Tout à coup, lorsqu'elle y pensait le moins, il tomba de lui-même à ses pieds... Son premier mouvement fut de se baisser, afin de le ramasser et d'y mordre à pleines dents... Mais au moment où ses jeunes lèvres s'apprêtaient à presser le fruit d'or de son rêve, il en sortit une abeille qui s'élança sur elle et la perça de son dard jusqu'au fond du cœur... Alors elle s'était éveillée en sursaut et avait poussé un grand cri.
Elle fit ce récit avec une certaine confusion et un grand embarras... Les demoiselles, qui avaient redouté quelque grand malheur, commencèrent à gronder Dondon d'avoir pour si peu troublé leur sommeil. La matrone, courroucée d'avoir quitté son lit chaud, réprimanda vertement la pauvre Dondon, qui soupirait, protestant qu'elle était bien fâchée d'avoir crié.
«J'ai entendu conter, dit-elle, des histoires d'un coq et d'un taureau; mais, pour un rêve où il n'est question que d'une pomme et d'une abeille, interrompre notre sommeil à toutes, certes, il y a de quoi nous faire penser que la lune est dans son plein! Quelque chose qui ne va pas bien chez vous, mon enfant. Nous verrons demain ce que pense de cette vision hystérique le médecin de Sa Hautesse.
«Et cette pauvre Juana par-dessus le marché! La première nuit qu'elle passe parmi nous, voir ainsi son repos troublé par une telle clameur! J'avais pensé qu'avec vous, Dondon, elle aurait passé une nuit paisible.

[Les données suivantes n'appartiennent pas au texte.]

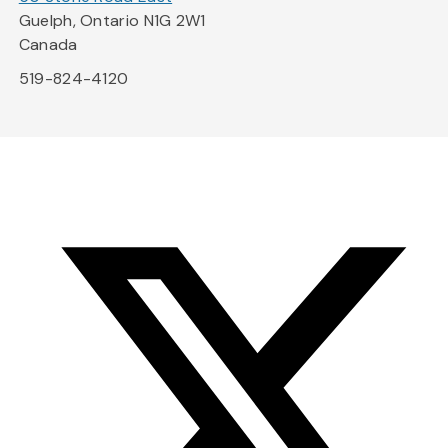
Guelph, Ontario N1G 2W1
Canada
519-824-4120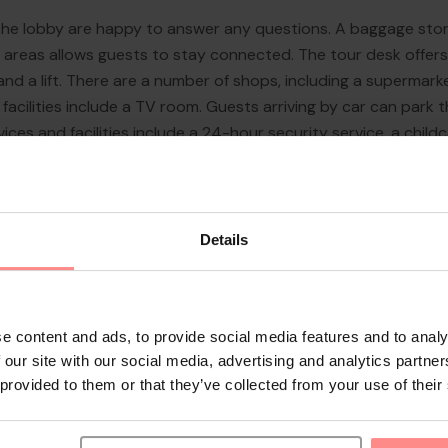
n the lobby are happy to answer any questions. A baggage sto
lic areas allows guests to stay connected. The tour desk offer
 and a lift. There are a number of shops, including a supermar
acilities include a TV room. Guests arriving by car can park the
ices and facilities include a 24-hour security service, a childc
 a hotel doctor. A ...
Details
e content and ads, to provide social media features and to analy
 our site with our social media, advertising and analytics partn
 provided to them or that they’ve collected from your use of their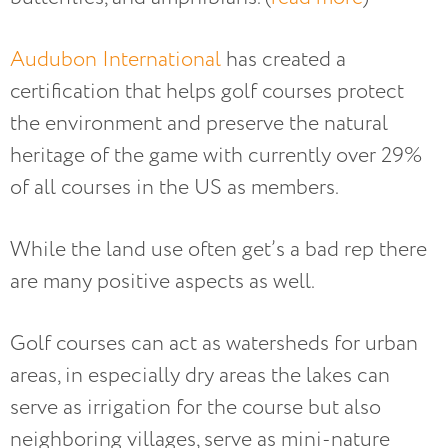
Audubon International
has created a
certification that helps golf courses protect
the environment and preserve the natural
heritage of the game with currently over 29%
of all courses in the US as members.
While the land use often get’s a bad rep there
are many positive aspects as well.
Golf courses can act as watersheds for urban
areas, in especially dry areas the lakes can
serve as irrigation for the course but also
neighboring villages, serve as mini-nature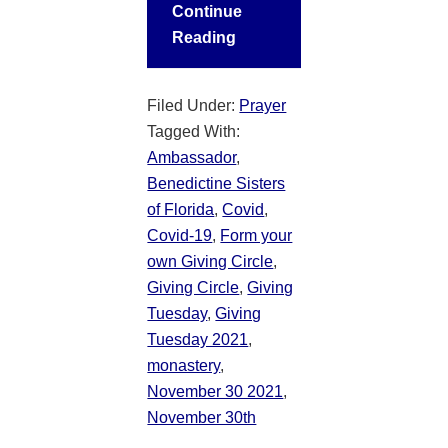
Continue
Reading
Filed Under:
Prayer
Tagged With:
Ambassador
,
Benedictine Sisters
of Florida
,
Covid
,
Covid-19
,
Form your
own Giving Circle
,
Giving Circle
,
Giving
Tuesday
,
Giving
Tuesday 2021
,
monastery
,
November 30 2021
,
November 30th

Je vais maintenant la confier aux soins de Lolah, bien que son lit soit plus étroit que le vôtre.»
À cette proposition, les yeux de Lolah brillèrent, mais la pauvre Dondon, avec de grosses larmes, demanda en grâce qu'on lui pardonnât sa faute... qu'on voulut bien laisser Juana auprès d'elle; à l'avenir, elle garderait ses rêves pour elle seule!
C'était bien sot à elle, elle en convenait, d'avoir ainsi crié, c'était une aberration nerveuse, une folle hallucination... Ses compagnes avaient bien raison de se moquer d'elle!... Mais elle se sentait abattue, elle priait qu'on voulût bien la laisser... Dans quelques heures, elle aurait surmonté cette faiblesse, elle serait complètement rétablie...
Ici Juana intervint charitablement, affirmant qu'elle se trouvait fort bien... Elle avait merveilleusement dormi... Elle ne se sentait pas le moins du monde disposée à quitter le lit, à s'éloigner d'une amie qui n'avait d'autre tort que d'avoir rêvé une fois mal à propos.
Quand Juana eut parlé ainsi, Dondon se retourna et cacha son visage dans le sein de Juana. On ne voyait plus que sa gorge qui avait la couleur d'un bouton de rose...
Au premier rayon du jour, Gulbeyaz quitta sa couche d'insomnie, pâle, le cœur dévoré d'inquiétude. Elle mit son manteau, ses pierreries, ses voiles. Son lit était magnifique, plus doux que celui du plus efféminé Sybarite. Sa peau sensible n'eût pu supporter le pli d'une feuille de rose. Elle surgit si belle que l'art ne pouvait presque plus rien pour elle. Elle ne se soucia même pas de donner un coup d'œil au miroir.